To start thinking about load testing

Apache bench

This is our step 1 tool, but keep in mind that this is single threaded. Think of ab like sanity testing for performance. For step 1, you can use a single machine, with a good amount of RAM and CPU. Run loads for up to 15–30 mins to check nothing obvious is going wrong.

wrk

wrk is our step 2 tool for load testing, it is similar to ab, but this will puts proper load (concurrent). In step 2, we would use a big machine (think 64 GB ram, 8–16 cores). We are still testing on a single machine in this phase though. Run loads for about 30–60 mins. This gives a good understanding of the system before moving on to the next phase.

Up until 1 and 2, we are probably testing single end points of the application. This is easy to setup and get the results. But things are not complete until we do distributed load testing + complete application flows (scenarios where multiple API are called before the flow is completed). Distributed load testing will take both longer to setup, and more expensive then 1 and 2.

Distributed load testing

Our goto tool here is jmeter. Jmeter might sound specific to java but it is not so. It has been a good investment of time to pick up jmeter. Plus since jmeter is a very old tool, its very easy to find a lot of helpful guides and setups.
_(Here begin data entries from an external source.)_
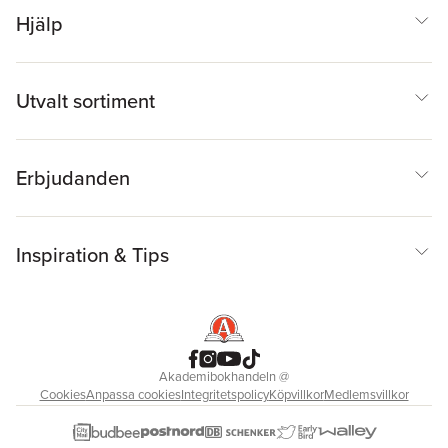
Hjälp
Utvalt sortiment
Erbjudanden
Inspiration & Tips
Akademibokhandeln
@
Cookies
Anpassa cookies
Integritetspolicy
Köpvillkor
Medlemsvillkor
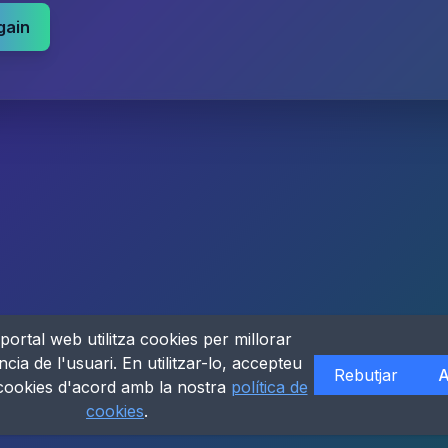
gain
portal web utilitza cookies per millorar
ncia de l'usuari. En utilitzar-lo, accepteu
Rebutjar
A
 cookies d'acord amb la nostra
política de
cookies
.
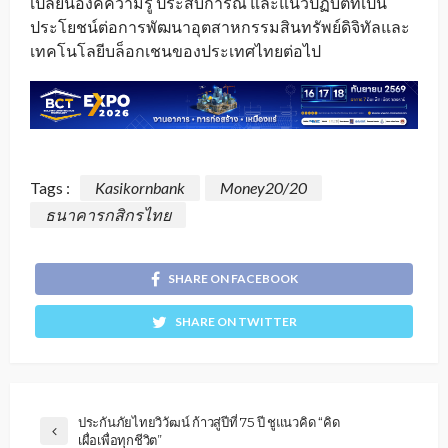
เปลี่ยนองค์ความรู้ ประสบการณ์ และแนวปฏิบัติที่เป็น
ประโยชน์ต่อการพัฒนาอุตสาหกรรมสินทรัพย์ดิจิทัลและ
เทคโนโลยีบล็อกเชนของประเทศไทยต่อไป
Tags :
Kasikornbank
Money20/20
ธนาคารกสิกรไทย
SHARE ON FACEBOOK
SHARE ON TWITTER
ประกันภัยไทยวิวัฒน์ ก้าวสู่ปีที่ 75 ปี ชูแนวคิด “คิด
เผื่อเพื่อทุกชีวิต”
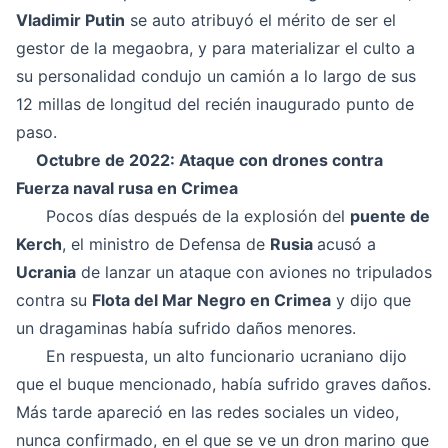
Vladimir Putin
se auto atribuyó el mérito de ser el
gestor de la megaobra, y para materializar el culto a
su personalidad condujo un camión a lo largo de sus
12 millas de longitud del recién inaugurado punto de
paso.
Octubre de 2022: Ataque con drones contra
Fuerza naval rusa en Crimea
Pocos días después de la explosión del
puente de
Kerch
, el ministro de Defensa de
Rusia
acusó a
Ucrania
de lanzar un ataque con aviones no tripulados
contra su
Flota del Mar Negro en Crimea
y dijo que
un dragaminas había sufrido daños menores.
En respuesta, un alto funcionario ucraniano dijo
que el buque mencionado, había sufrido graves daños.
Más tarde apareció en las redes sociales un video,
nunca confirmado, en el que se ve un dron marino que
The goal of 3 would be to get a good estimate of Requests per second per machine (do take note of the machine specs). Once you have this number, you can project your requirements based on expected traffic/peak traffic. Also helps to decide how much vertical/horizontal scaling you will need.

For vertical scaling

Choice of language

Once you have identified the main flows you need to focus for performance, you can rewrite those pieces is a compiled language (this is almost always a low hanging fruit to get performance boost). But this is only when your app is performing a lot of stuff and not just a middle layer to talk to the database.

Architecture

You are already at a good stage where the setup is across a few services instead of one huge service. Try to not get too many services either. You want to take into account each network call (this will add a minimum of 10ms for every call). Sometimes coupling two services will give you the gains.

Going into memory usage

It might be harder to get these numbers for nodejs, but on a code level, there can be certain low hanging fruits as well. Identify hotspots for gc or in many cases the algorithm and data structure itself will matter as well.

For horizontal scaling

Load balancing

checkout the arrangement of your http calls. How many routers is the service going thru after entering your network. How do plan to evenly distribute the load. A round-robin approach is okay for the start, but as you will move on, identify which calls are heavy, which ones are not and configure the router accordingly.

Caching

If the system is non-transactional/non-payment system, where 99% accuracy is as good as 100%, then caching helps a lot. Be aware of all the edge cases for caching though. Performance comes only second to the actual business. **A bad caching configuration can go really bad, including lower performance and maybe wrong results.**Also be aware of caches which are already present (a lot of frameworks/orms lately include hidden caching)

You can apply caching at all levels: database level, functional level, controller level, api level.

Database

for a majority-read/minor-writes system, you can leverage database slaves to increase through-put (this sort of falls under caching, although its a different type). Also make sure you account for what happens when a replica goes down.

- If the case is opposite, major-write/minor-reads, you will want to check what database you are using (having multiple master is helpful)

- Also how you are storing data in that particular db. How much data needs to be written to disk for each DB transaction.

Above is a brief summary of approach. For each point above, you should also consider the downsides

what if one machine goes down
what if 5 go down
what if network latency increases for some reason
what if io speed goes down for some reason

Some general points for above:

Make note of all the calls going out of your system (to a third party)
If a third party cannot guarantee their RPS/QPS, you might want to shift to async flows (queues)
Keep note of which of your services are IO heavy, vs CPU heavy vs Network heavy (many times you can couple two of these in a single service)
Try to minimise mocks when load testing.